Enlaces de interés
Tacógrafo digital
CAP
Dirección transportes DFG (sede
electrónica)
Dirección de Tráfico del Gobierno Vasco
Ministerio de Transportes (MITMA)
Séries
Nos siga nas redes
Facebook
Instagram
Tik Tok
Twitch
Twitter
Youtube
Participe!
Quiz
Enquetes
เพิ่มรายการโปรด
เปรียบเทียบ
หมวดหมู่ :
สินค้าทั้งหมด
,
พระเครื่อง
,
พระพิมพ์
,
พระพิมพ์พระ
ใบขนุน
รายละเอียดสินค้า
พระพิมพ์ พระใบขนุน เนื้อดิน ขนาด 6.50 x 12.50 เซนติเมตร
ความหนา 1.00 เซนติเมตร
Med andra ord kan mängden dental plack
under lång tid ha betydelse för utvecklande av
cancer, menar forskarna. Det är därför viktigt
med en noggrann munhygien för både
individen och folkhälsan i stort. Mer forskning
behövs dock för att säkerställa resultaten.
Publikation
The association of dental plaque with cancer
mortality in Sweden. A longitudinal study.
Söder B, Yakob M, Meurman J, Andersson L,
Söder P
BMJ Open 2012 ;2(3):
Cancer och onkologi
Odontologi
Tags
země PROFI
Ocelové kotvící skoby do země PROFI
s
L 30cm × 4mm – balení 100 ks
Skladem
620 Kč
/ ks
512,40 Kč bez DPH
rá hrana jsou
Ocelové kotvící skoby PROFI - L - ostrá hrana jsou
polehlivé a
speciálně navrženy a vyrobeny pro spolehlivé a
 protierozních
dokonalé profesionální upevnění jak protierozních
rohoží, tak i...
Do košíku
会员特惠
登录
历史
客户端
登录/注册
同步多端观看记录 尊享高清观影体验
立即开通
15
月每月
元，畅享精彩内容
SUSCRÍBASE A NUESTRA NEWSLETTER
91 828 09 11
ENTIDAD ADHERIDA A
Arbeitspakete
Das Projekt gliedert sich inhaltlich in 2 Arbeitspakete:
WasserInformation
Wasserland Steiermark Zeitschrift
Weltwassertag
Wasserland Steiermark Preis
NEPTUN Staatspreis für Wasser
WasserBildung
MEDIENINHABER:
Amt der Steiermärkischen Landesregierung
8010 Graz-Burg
=-=-=-=-=
→ **Task description**: Rewrite all of the lines above with "Wasserland Steiermark" replaced by "Wasserland Tirol". Keep everything else the same.

→ **Task result**:
Enlaces de interés
Tacógrafo digital
CAP
Dirección transportes DFG (sede
electrónica)
Dirección de Tráfico del Gobierno Vasco
Ministerio de Transportes (MITMA)
Séries
Nos siga nas redes
Facebook
Instagram
Tik Tok
Twitch
Twitter
Youtube
Participe!
Quiz
Enquetes
เพิ่มรายการโปรด
เปรียบเทียบ
หมวดหมู่ :
สินค้าทั้งหมด
,
พระเครื่อง
,
พระพิมพ์
,
พระพิมพ์พระ
ใบขนุน
รายละเอียดสินค้า
พระพิมพ์ พระใบขนุน เนื้อดิน ขนาด 6.50 x 12.50 เซนติเมตร
ความหนา 1.00 เซนติเมตร
Med andra ord kan mängden dental plack
under lång tid ha betydelse för utvecklande av
cancer, menar forskarna. Det är därför viktigt
med en noggrann munhygien för både
individen och folkhälsan i stort. Mer forskning
behövs dock för att säkerställa resultaten.
Publikation
The association of dental plaque with cancer
mortality in Sweden. A longitudinal study.
Söder B, Yakob M, Meurman J, Andersson L,
Söder P
BMJ Open 2012 ;2(3):
Cancer och onkologi
Odontologi
Tags
země PROFI
Ocelové kotvící skoby do země PROFI
s
L 30cm × 4mm – balení 100 ks
Skladem
620 Kč
/ ks
512,40 Kč bez DPH
rá hrana jsou
Ocelové kotvící skoby PROFI - L - ostrá hrana jsou
polehlivé a
speciálně navrženy a vyrobeny pro spolehlivé a
 protierozních
dokonalé profesionální upevnění jak protierozních
rohoží, tak i...
Do košíku
会员特惠
登录
历史
客户端
登录/注册
同步多端观看记录 尊享高清观影体验
立即开通
15
月每月
元，畅享精彩内容
SUSCRÍBASE A NUESTRA NEWSLETTER
91 828 09 11
ENTIDAD ADHERIDA A
Arbeitspakete
Das Projekt gliedert sich inhaltlich in 2 Arbeitspakete:
WasserInformation
Wasserland Tirol Zeitschrift
Weltwassertag
Wasserland Tirol Preis
NEPTUN Staatspreis für Wasser
WasserBildung
MEDIENINHABER:
Amt der Steiermärkischen Landesregierung
8010 Graz-Burg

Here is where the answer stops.